When Screening Goes Too Far: Rethinking Medical Testing in Older Adults
- Michelle Arnot
- 6 hours ago
- 2 min read
I've been resistant to standard medical tests all my life and Google has made it easier to become an educated consumer.
Sure, I understand that cancer screening is widely viewed as essential preventive care. Colonoscopies and mammograms are credited with saving lives through early detection. For many people in middle age, that is true. But in older adults, routine screening can become more complicated—and sometimes more harmful than helpful.
Statistics show a growing gap between guidelines and real-world practice:
About 30–40% of preventive screenings in U.S. adults over age 75 are considered low-value care, meaning they offer little expected benefit given life expectancy and health status.
Colonoscopy complications occur in roughly 2–6 per 1,000 procedures overall, with risks increasing significantly in older adults and those with chronic illness.
30–40% of adults over 70 report difficulty tolerating colonoscopy preparation, sometimes leading to dehydration or electrolyte imbalance.
For mammography, estimates suggest 10–30% of screen-detected breast cancers in older women may represent overdiagnosis—cancers that would never have caused symptoms.
20–50% of women screened annually over 10 years experience at least one false positive, often leading to additional imaging or biopsy.
About 1 in 10 abnormal mammograms leads to a biopsy, most of which are ultimately benign. Evidence for mammography benefits after age 75 is considered insufficient by the U.S. Preventive Services Task Force, meaning neither benefit nor harm can be clearly quantified.
These numbers point to a clear tension in American preventive care: screening remains widespread in older adults even when the expected benefit declines and the risks rise.
Colon cancer screening is generally recommended through age 75, with individualized decisions afterward, and often discontinued after 85 or in those with limited life expectancy. Mammography is typically recommended through age 74, with no clear evidence supporting routine use beyond that point.
Yet in practice, many older adults continue to receive routine colonoscopies and mammograms well past these thresholds.
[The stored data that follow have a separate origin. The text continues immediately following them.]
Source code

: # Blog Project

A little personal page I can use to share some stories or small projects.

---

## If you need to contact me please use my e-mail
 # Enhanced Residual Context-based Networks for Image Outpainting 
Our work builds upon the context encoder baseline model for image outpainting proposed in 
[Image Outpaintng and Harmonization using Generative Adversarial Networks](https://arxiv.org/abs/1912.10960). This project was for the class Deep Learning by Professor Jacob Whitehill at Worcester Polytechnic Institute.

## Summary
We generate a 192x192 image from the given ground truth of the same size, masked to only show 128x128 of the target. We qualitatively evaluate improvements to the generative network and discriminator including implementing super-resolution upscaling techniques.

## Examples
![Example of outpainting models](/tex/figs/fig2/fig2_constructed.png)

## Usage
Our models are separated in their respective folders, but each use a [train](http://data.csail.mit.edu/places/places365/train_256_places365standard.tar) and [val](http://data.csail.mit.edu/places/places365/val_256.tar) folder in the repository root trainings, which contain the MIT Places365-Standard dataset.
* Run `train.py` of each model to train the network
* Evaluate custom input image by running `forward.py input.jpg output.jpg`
This happens because screening is deeply embedded in routine care, reinforced by patient expectations, fragmented medical systems, and clinician caution about missing a diagnosis.
The concern is not that screening is inherently harmful—it is that it is often applied without adjusting for age, frailty, and overall health. As a result, some older adults undergo procedures that carry real risk without a meaningful chance of extending life or improving its quality.
A more appropriate approach is individualized decision-making: not whether screening is “good” or “bad,” but whether it still aligns with a person’s health status and goals. For some older adults, continued screening is appropriate. For others, stepping back may represent better, more proportionate care.
The central question becomes simple: Does this test meaningfully improve this person’s life expectancy or quality of life?
In many cases, the answer is no.
Blog Editor's Note: The blog editor's grandpa had a screening in his early 70s that caught cancer. Because of the screening, his life was extended. Cases like his show the importance of not having a one-size-fits-all approach, because in his case, what the screening caught ended up extending his life significantly.